Well, after an intense week of waiting for Benitec (ASX : BLT / NASDAQ : BNTC) shareholders, we now know that BLT failed to fly. It’s had relatively mute coverage but I have heard fairly consistent feedback through my US investor network. The first bit of info is that BLT didn’t have remotely the subscription demand it needed to price at $13+ bucks a share, and any interest was at a much lower price-point. To be fair, it was a bit of a soft week, but my understanding is that an investor “saturation” reaction to RA Capital’s fetish for floating RNAi companies also played a role (remember, Benitec was not at the front of the queue, so to speak). Let’s be honest, Dicerna (NASDAQ : DRNA) is still pretty fresh in everyone’s mind. However, the main message I got from a few dawn telephone calls is that the company is just too early and the fundamental technology is just not hot enough to take the risk at even ten bucks a share.Finally, on the basis of the market reaction to the company, the consensus seems to be that BLT’s IPO is not just postponed – but probably indefinitely postponed. There seems to be a misconception that just because an IPO is “fully underwritten” by BMO that somehow an IPO is going to magically happen as a matter of certainty. If a company fails to price, it fails to price and an underwriter’s agreement is not an infinite agreement. Pricing is very tactical and Benitec, rightly or wrongly, went out with a very narrow range at a tough time of the year and for a relatively big chunk of change.

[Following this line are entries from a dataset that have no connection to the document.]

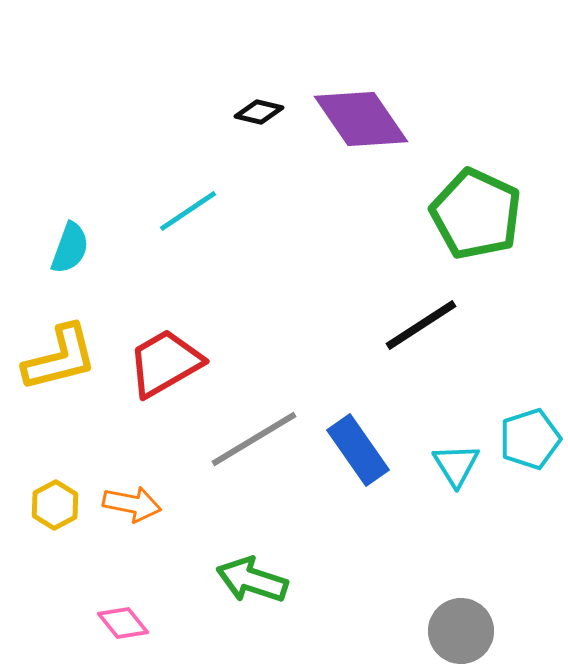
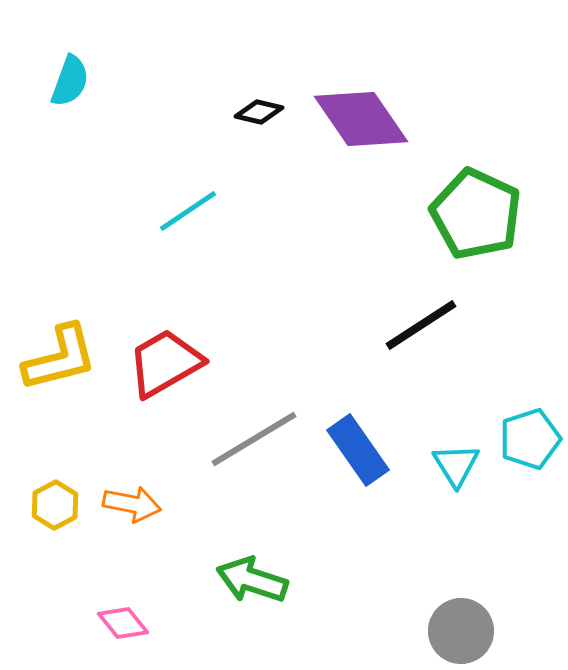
cyan semicircle: moved 167 px up
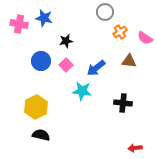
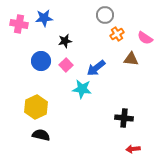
gray circle: moved 3 px down
blue star: rotated 18 degrees counterclockwise
orange cross: moved 3 px left, 2 px down
black star: moved 1 px left
brown triangle: moved 2 px right, 2 px up
cyan star: moved 2 px up
black cross: moved 1 px right, 15 px down
red arrow: moved 2 px left, 1 px down
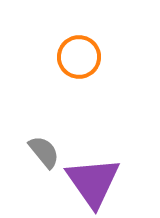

I was always told that the first rule of a public offering is when you file, IPO fast. There was about 6 weeks from F-1 to IPO, and that is definitely on the speedy side, certainly indicative of the quality of Benitec’s underwriter (the BMO team is fantastic). No doubt that the BLT team also worked incredibly hard to make it happen. But failing to price is going to hurt Benitec a lot and, frankly, doing an IPO in July/August was always a going to be a massive risk for Benitec because half of Wall St. is still down in the Hamptons.
1) The timing of this IPO is wrong for Benitec because it is too early. The company just doesn’t have enough data. To elaborate this statement, Benitec has no efficacy data in humans. Because Benitec insists on telling us every other day when a patient is dosed, the market has established its own timeline of when any efficacy data will be available, so why put money into the company before then? Frankly, it would be completely stupid to buy the equity now, wait a few months (since the current TT-034 study is about half-way through dosing), and then find out that the drug probably* doesn’t work as a “single shot”. Because let’s be clear, if it doesn’t work as a “single shot”, BLT has no story to tell and is pretty much dead in the water.
2) The use of proceeds to develop TT-034 doesn’t gel with the rapidly evolving standard of care for HCV treatment, and raising money for a technology platform proof-of-concept (PoC) with a low probability of competing in the marketplace isn’t an investment-worthy proposition. You don’t raise $70m for a platform, you raise it for a medicine that is going to change patient care.
3) Last year Benitec raised AUD $32m and has so far given us six patients (dosed, no efficacy data) for HCV. I’ve read the investment prospectus like everyone else and I don’t see how an IPO is going to accelerate the first major value inflection point of safety/efficacy.
To conclude, Benitec doesn’t have an IPO story worthy of the US market. In the current climate, the only story that anyone cares about is whether or not a drug works in patients. Benitec simply doesn’t have this story and that’s why it failed to IPO.
There is, of course, always Monday – but the chances are slim.
*I say “probably” because the primary end-point of NCT01899092 is not efficacy and even secondary end-points related to efficacy don’t establish a clear threshold of response criteria to the treatment.